(Limb landmark coordinates)
------------------------------------------------------------------------

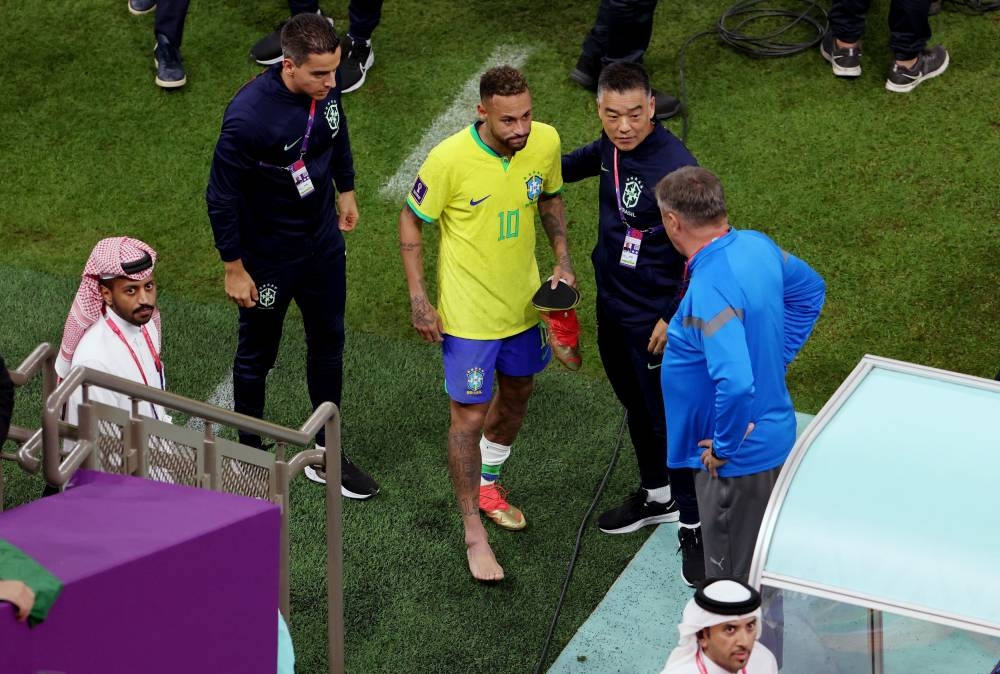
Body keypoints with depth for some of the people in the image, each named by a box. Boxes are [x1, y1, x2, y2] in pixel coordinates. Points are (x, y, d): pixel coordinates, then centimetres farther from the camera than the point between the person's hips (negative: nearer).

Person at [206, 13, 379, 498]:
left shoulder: (326, 89, -15)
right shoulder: (249, 116, -33)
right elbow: (221, 197, -23)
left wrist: (345, 189, 22)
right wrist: (235, 269, -16)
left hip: (323, 242, 6)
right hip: (267, 256, -6)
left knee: (328, 343, 17)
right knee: (258, 354, 13)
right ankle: (249, 453, 34)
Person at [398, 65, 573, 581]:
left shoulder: (546, 142, -13)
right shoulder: (450, 159, -25)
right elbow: (411, 220, -11)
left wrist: (562, 260, -2)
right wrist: (418, 298, -15)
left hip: (523, 301, 5)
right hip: (468, 311, -5)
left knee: (517, 394, 23)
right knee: (470, 417, 1)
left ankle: (488, 484, 49)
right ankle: (474, 532, 16)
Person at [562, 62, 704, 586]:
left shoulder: (674, 166, -28)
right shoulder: (612, 146, -4)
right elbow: (571, 166, 23)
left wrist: (675, 319, -19)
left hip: (656, 318, -8)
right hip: (612, 306, 8)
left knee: (672, 420, 2)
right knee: (636, 406, 24)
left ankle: (693, 527, 17)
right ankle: (656, 496, 44)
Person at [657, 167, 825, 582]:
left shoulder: (708, 290, -31)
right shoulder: (757, 246, -2)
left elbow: (735, 384, -40)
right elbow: (810, 291, 18)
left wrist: (725, 446, -23)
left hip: (738, 457, -9)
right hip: (773, 435, 9)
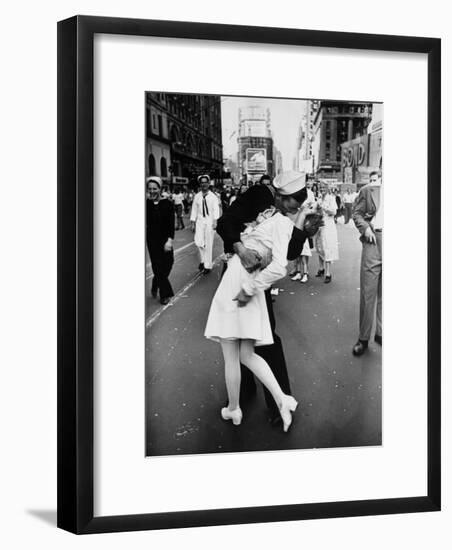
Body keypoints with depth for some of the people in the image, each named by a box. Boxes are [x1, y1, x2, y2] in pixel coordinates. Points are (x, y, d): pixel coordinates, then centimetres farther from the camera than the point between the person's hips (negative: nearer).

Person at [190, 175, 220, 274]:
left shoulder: (213, 197, -3)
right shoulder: (197, 196, 5)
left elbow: (216, 209, -11)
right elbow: (194, 209, 9)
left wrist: (215, 221, -24)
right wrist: (193, 223, 6)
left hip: (209, 221, -2)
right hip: (200, 221, 2)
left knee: (208, 244, 1)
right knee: (198, 242, -7)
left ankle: (207, 265, 11)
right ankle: (202, 260, 18)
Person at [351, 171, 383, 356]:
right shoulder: (368, 190, 3)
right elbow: (357, 213, 7)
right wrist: (365, 228, -10)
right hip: (374, 239, -2)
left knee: (384, 292, 10)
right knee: (368, 291, 0)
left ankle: (380, 333, 22)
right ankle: (363, 337, 9)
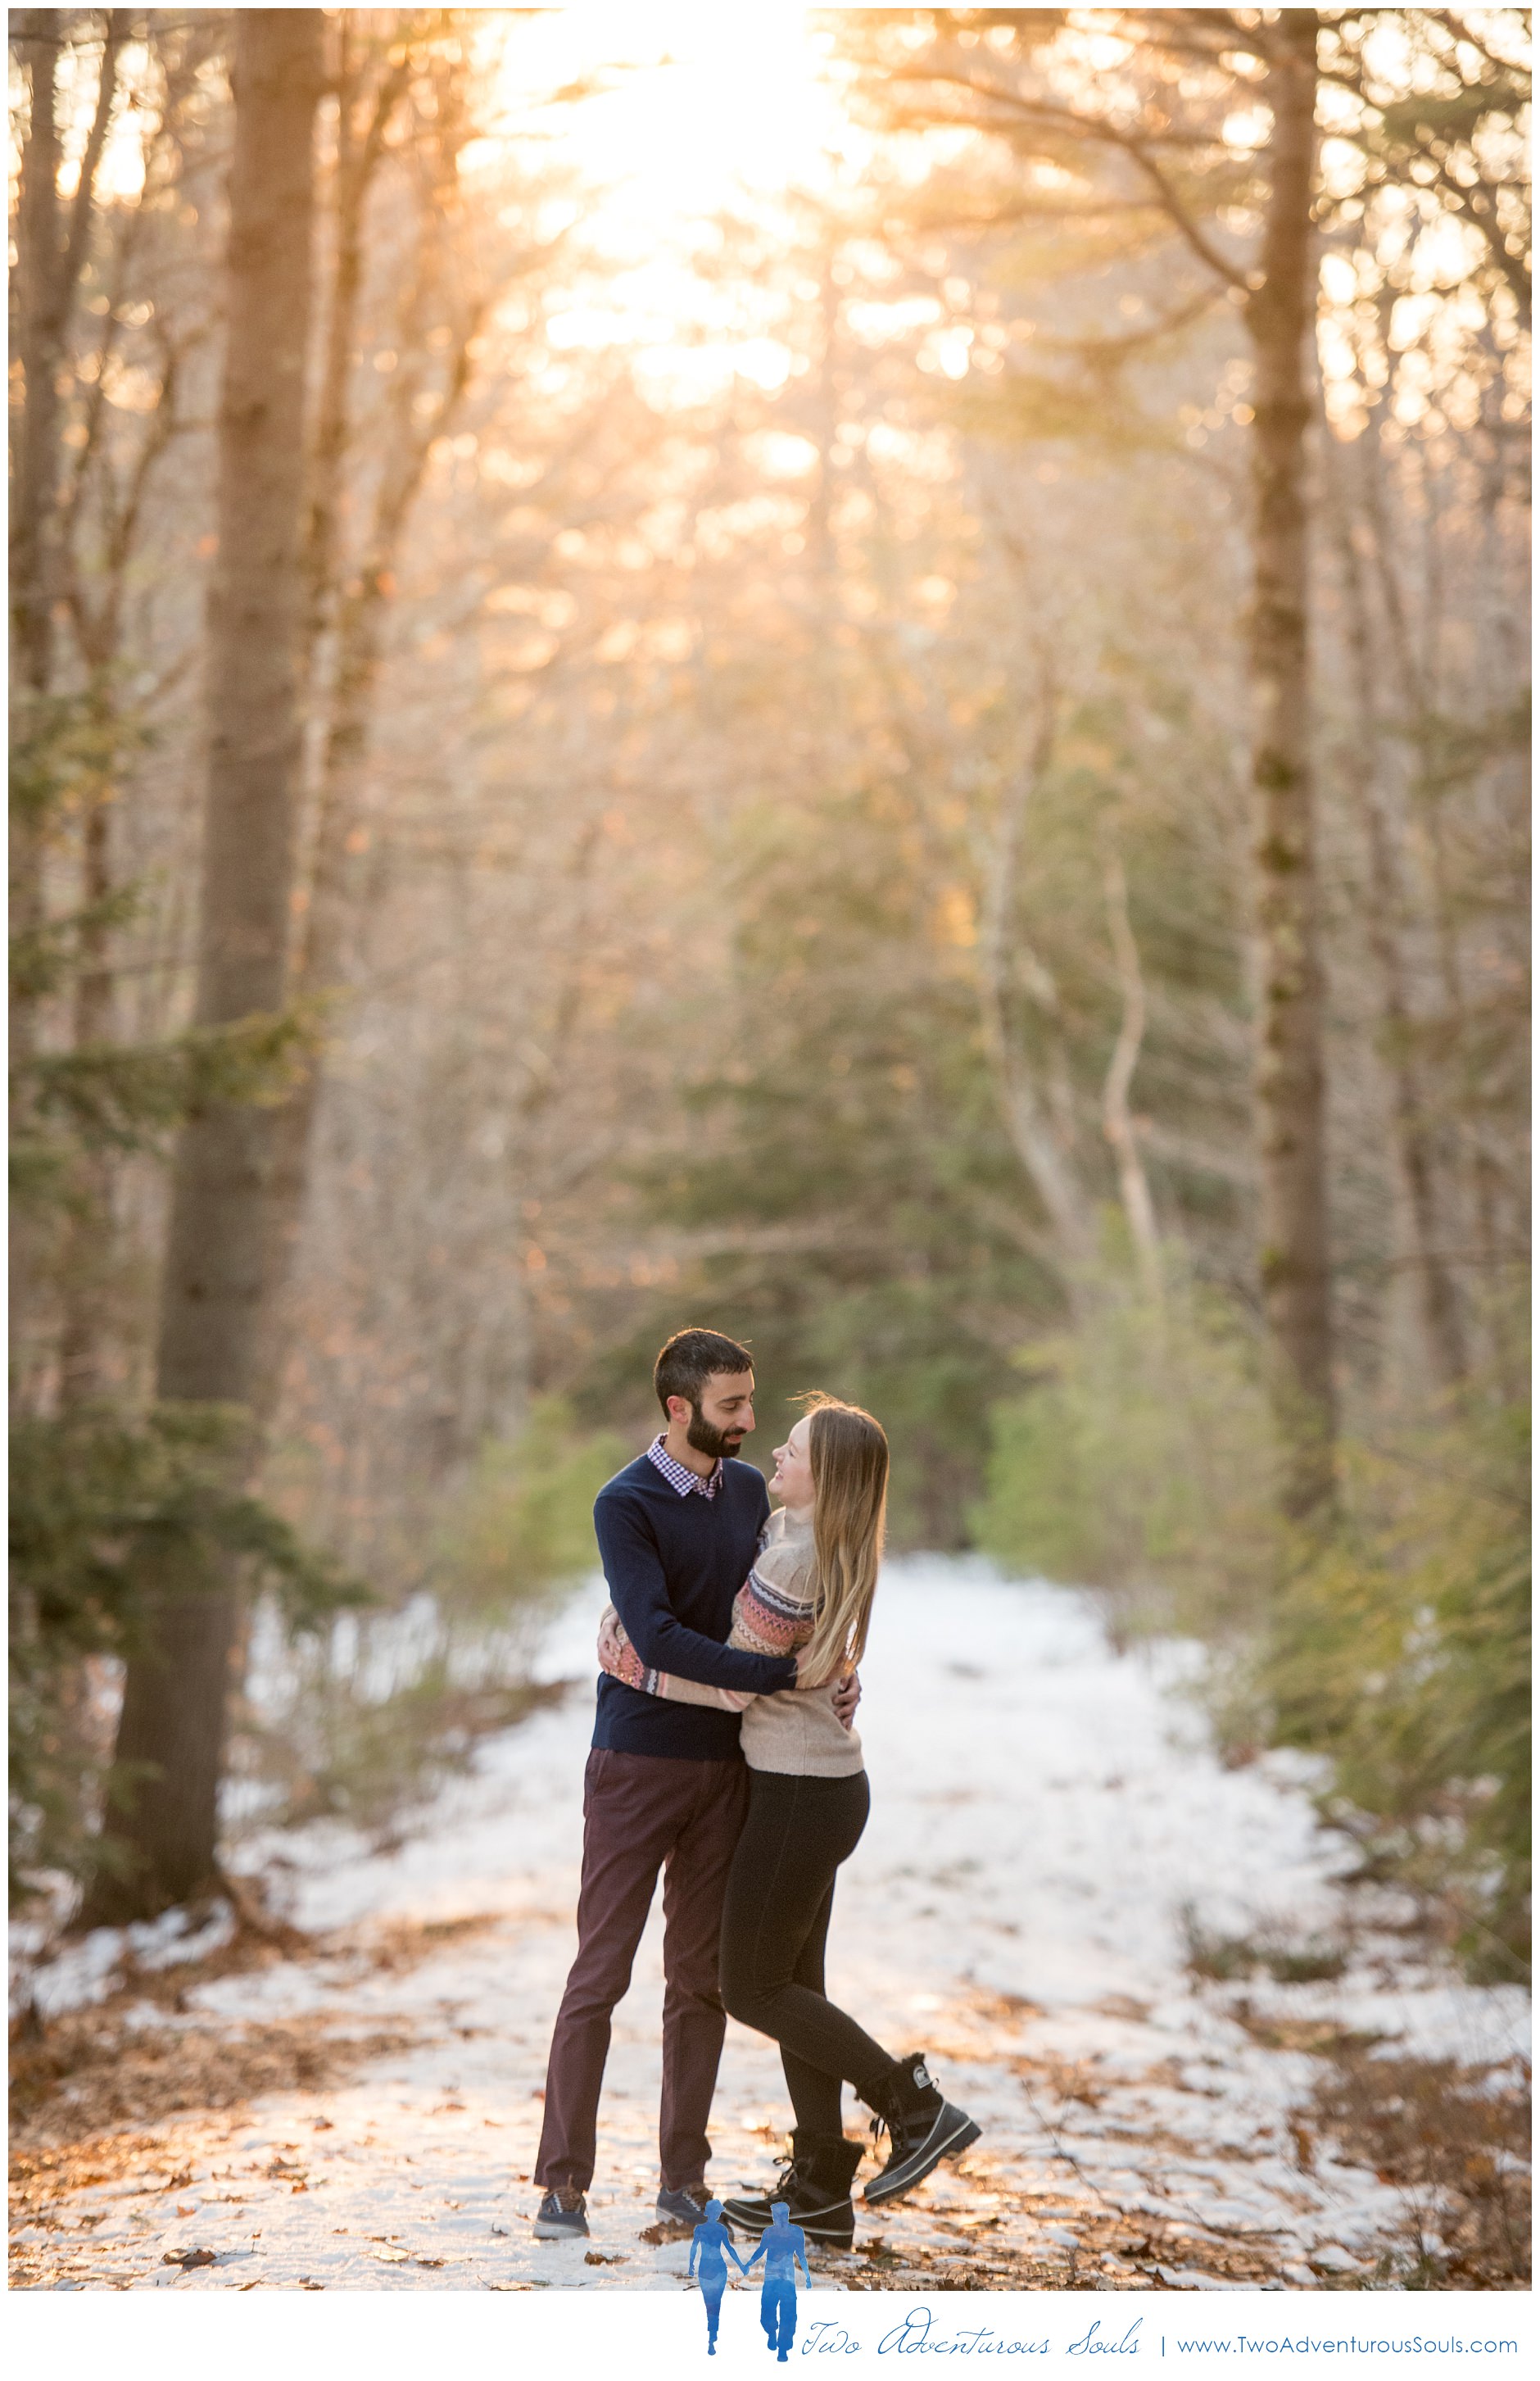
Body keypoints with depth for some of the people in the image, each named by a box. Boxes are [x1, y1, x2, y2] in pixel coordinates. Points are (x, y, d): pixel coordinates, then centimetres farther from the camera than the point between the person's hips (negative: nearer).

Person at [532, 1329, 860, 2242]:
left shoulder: (750, 1490, 7)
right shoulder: (625, 1504, -13)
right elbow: (658, 1637, -23)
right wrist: (784, 1675, -23)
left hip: (724, 1767, 5)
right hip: (637, 1764, -5)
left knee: (700, 1977, 9)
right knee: (600, 1975, -3)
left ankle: (683, 2174, 16)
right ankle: (565, 2181, 2)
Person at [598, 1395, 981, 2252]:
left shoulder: (793, 1563, -21)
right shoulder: (838, 1552, 8)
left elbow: (734, 1685, -16)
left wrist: (627, 1656, -8)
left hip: (801, 1795, -10)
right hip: (827, 1785, 10)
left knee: (754, 1990, 0)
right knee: (794, 1984, 11)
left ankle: (915, 2105, 2)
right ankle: (822, 2191, 13)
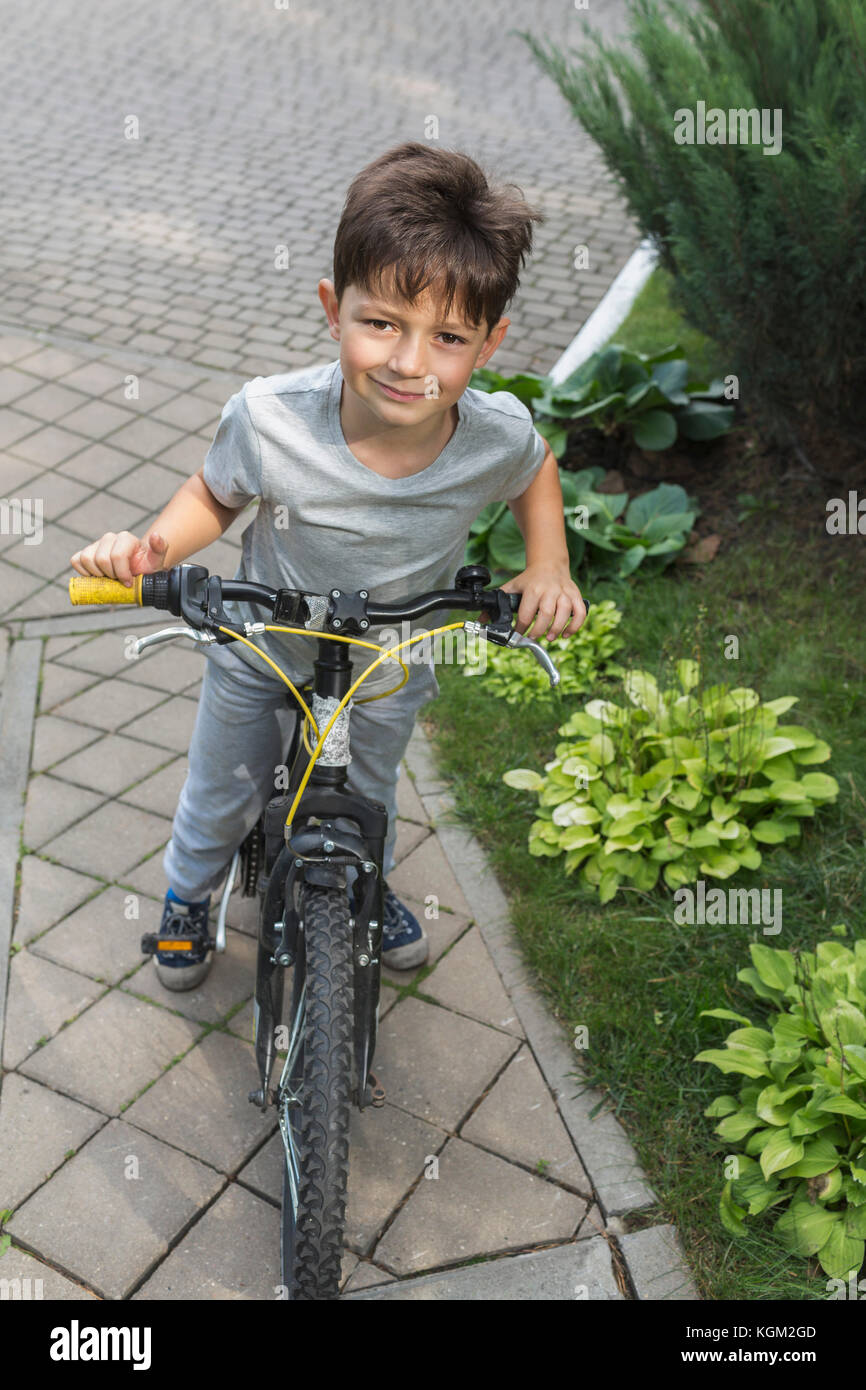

------------------------------------------------------------------------

- [Assignment] The required output is the stretch of entries above from the line containing "left shoulder: (326, 89, -15)" through the line containing "right ankle: (249, 453, 34)", reproduced exactly.

- [Expected answer]
left shoulder: (326, 89, -15)
right shoulder: (249, 116, -33)
right elbow: (221, 197, -23)
left wrist: (345, 189, 22)
right wrist: (235, 269, -16)
left hip: (323, 242, 6)
right hip: (267, 256, -6)
left knee: (328, 343, 17)
right knee: (258, 354, 13)
right ankle: (249, 453, 34)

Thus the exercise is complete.